** Given exercise **
Copy out the forum thread below about visiting the Welt and its renovations, word for word and in full.

** Text passage **
Last time I was too excited to eat breakfast, and my wife wanted to enjoy lunch at the restaurant across from the delivery platform in the Welt (I think it is now Bavarie). The lunch was very good (I had sushi), but pricey.

furby076 - don't forget about the simulator in the basement of the Welt with the weird half sit-stand seats.


----------



## turpiwa (Jun 13, 2005)

Anyone seen photos or heard any update on the renovations?


----------



## Ninong (May 20, 2014)

turpiwa said:


> Anyone seen photos or heard any update on the renovations?


Yes, there are threads (with photos) on Bimmerpost put up by forum members there. The Premium Lounge is much more classy looking now. Some of it looks more like a high-end restaurant with individual tables two-thirds enclosed by circular walls (partitions) -- a booth-like appearance. It's hard to describe. You would have to see the photos.

** Provided records **
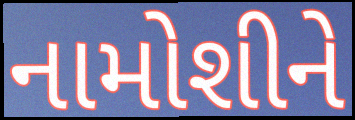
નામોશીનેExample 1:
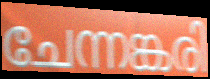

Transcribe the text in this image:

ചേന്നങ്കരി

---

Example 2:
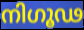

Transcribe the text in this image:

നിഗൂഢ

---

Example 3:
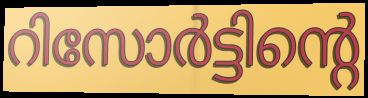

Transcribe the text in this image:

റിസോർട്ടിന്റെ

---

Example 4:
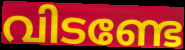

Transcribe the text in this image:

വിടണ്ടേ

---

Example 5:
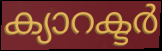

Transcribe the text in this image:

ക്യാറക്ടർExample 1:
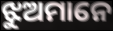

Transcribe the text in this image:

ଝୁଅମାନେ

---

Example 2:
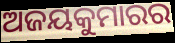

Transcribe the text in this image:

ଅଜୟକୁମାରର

* * *

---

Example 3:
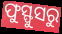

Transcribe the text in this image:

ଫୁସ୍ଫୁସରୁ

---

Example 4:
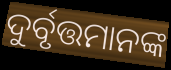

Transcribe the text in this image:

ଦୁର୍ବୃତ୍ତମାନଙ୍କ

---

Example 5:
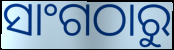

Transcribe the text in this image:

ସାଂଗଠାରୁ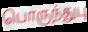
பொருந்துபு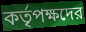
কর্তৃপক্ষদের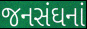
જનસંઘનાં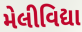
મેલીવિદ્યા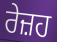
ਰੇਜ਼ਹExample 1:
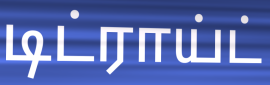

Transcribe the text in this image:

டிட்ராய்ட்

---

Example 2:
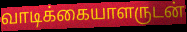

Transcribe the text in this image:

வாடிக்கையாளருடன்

* * *

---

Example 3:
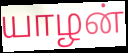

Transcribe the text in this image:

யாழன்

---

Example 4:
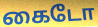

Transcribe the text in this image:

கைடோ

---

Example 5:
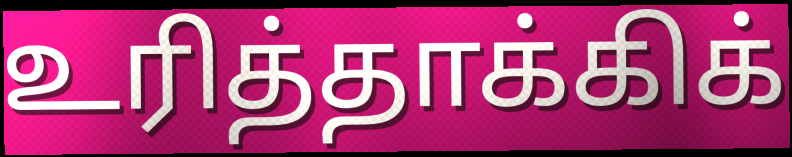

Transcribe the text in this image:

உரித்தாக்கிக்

** Finished exercise **
Last time I was too excited to eat breakfast, and my wife wanted to enjoy lunch at the restaurant across from the delivery platform in the Welt (I think it is now Bavarie). The lunch was very good (I had sushi), but pricey.

furby076 - don't forget about the simulator in the basement of the Welt with the weird half sit-stand seats.


----------



## turpiwa (Jun 13, 2005)

Anyone seen photos or heard any update on the renovations?


----------



## Ninong (May 20, 2014)

turpiwa said:


> Anyone seen photos or heard any update on the renovations?


Yes, there are threads (with photos) on Bimmerpost put up by forum members there. The Premium Lounge is much more classy looking now. Some of it looks more like a high-end restaurant with individual tables two-thirds enclosed by circular walls (partitions) -- a booth-like appearance. It's hard to describe. You would have to see the photos.